Barbarian at the Gates
A reference on a mailing list to Kristine Kathryn Rusch’s original argument made me realize I never linked it. So here it is, Barbarian Confessions:
I am one of the heretics who believes that art must be enjoyed first and analyzed later.
I am also a member of the Star Wars generation. Sixteen years old when the movie came out, at a first-night screening with a dozen of my high school buddies, I watched the world change right in front of me. Did I know that E.E. “Doc” Smith had done something similar thirty years before? Of course not. My small town library never had that kind of trash (their words, not mine). Had I memorized the science fiction canon? Hell, I didn’t even know there was such a thing as science fiction. Or fantasy. Or genre, for that matter.
I suppose I’m also a member of the Star Wars generation and media has often been my gateway drug to science fiction, but then there can’t be many old fans still on the convention circle who were not, at the very least, part of the original Star Trek generation and who haven’t read at least a few Star Trek tie-in novels (back when they were good, which is just to say, back when I read them).
SF came in dead last at 6.4 percent.
SF —y'know, the genre that includes fantasy. I have no idea how low the sales would be if we were only talking about science fiction all by its little ole self.

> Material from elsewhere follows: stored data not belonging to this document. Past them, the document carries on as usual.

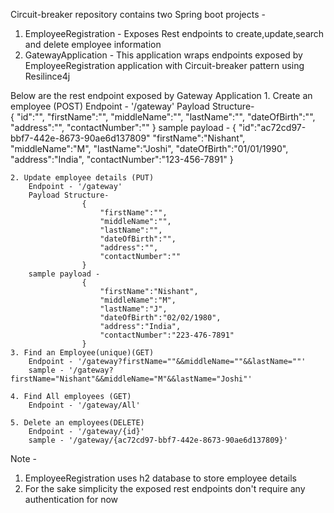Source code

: Circuit-breaker repository contains two Spring boot projects - 
1. EmployeeRegistration - Exposes Rest endpoints to create,update,search and delete employee information
2. GatewayApplication - This application wraps endpoints exposed by EmployeeRegistration application with Circuit-breaker pattern using Resilince4j


Below are the rest endpoint exposed by Gateway Application
	1. Create an employee (POST)
		Endpoint - '/gateway'
		Payload Structure-	
					{
						"id":"",
						"firstName":"",
						"middleName":"",
						"lastName":"",
						"dateOfBirth":"",
						"address":"",
						"contactNumber":""
					}
		sample payload -
					{
						"id":"ac72cd97-bbf7-442e-8673-90ae6d137809"
						"firstName":"Nishant",
						"middleName":"M",
						"lastName":"Joshi",
						"dateOfBirth":"01/01/1990",
						"address":"India",
						"contactNumber":"123-456-7891"
					}
					
	2. Update employee details (PUT)
		Endpoint - '/gateway'
		Payload Structure-	
					{
						"firstName":"",
						"middleName":"",
						"lastName":"",
						"dateOfBirth":"",
						"address":"",
						"contactNumber":""
					}
		sample payload -
					{
						"firstName":"Nishant",
						"middleName":"M",
						"lastName":"J",
						"dateOfBirth":"02/02/1980",
						"address":"India",
						"contactNumber":"223-476-7891"
					}		
	3. Find an Employee(unique)(GET)
		Endpoint - '/gateway?firstName=""&&middleName=""&&lastName=""'
		sample - '/gateway?firstName="Nishant"&&middleName="M"&&lastName="Joshi"'
	
	4. Find All employees (GET)
		Endpoint - '/gateway/All'
		
	5. Delete an employees(DELETE)
		Endpoint - '/gateway/{id}'
		sample - '/gateway/{ac72cd97-bbf7-442e-8673-90ae6d137809}'
		
Note - 
1. EmployeeRegistration uses h2 database to store employee details
2. For the sake simplicity the exposed rest endpoints don't require any authentication for now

Lumping in fantasy with the disreputable sci-fi “trash” muddies the waters in more ways than one. Fantasy was allowed, even encouraged, in the children’s book sections of my youth. We had no movies, unless you count those horrid old cartoons of Tolkien, but we had the literary respectability of Newbery medals. Adult fantasy may be slumming with the space operas, but children’s fantasy has always been mainstream.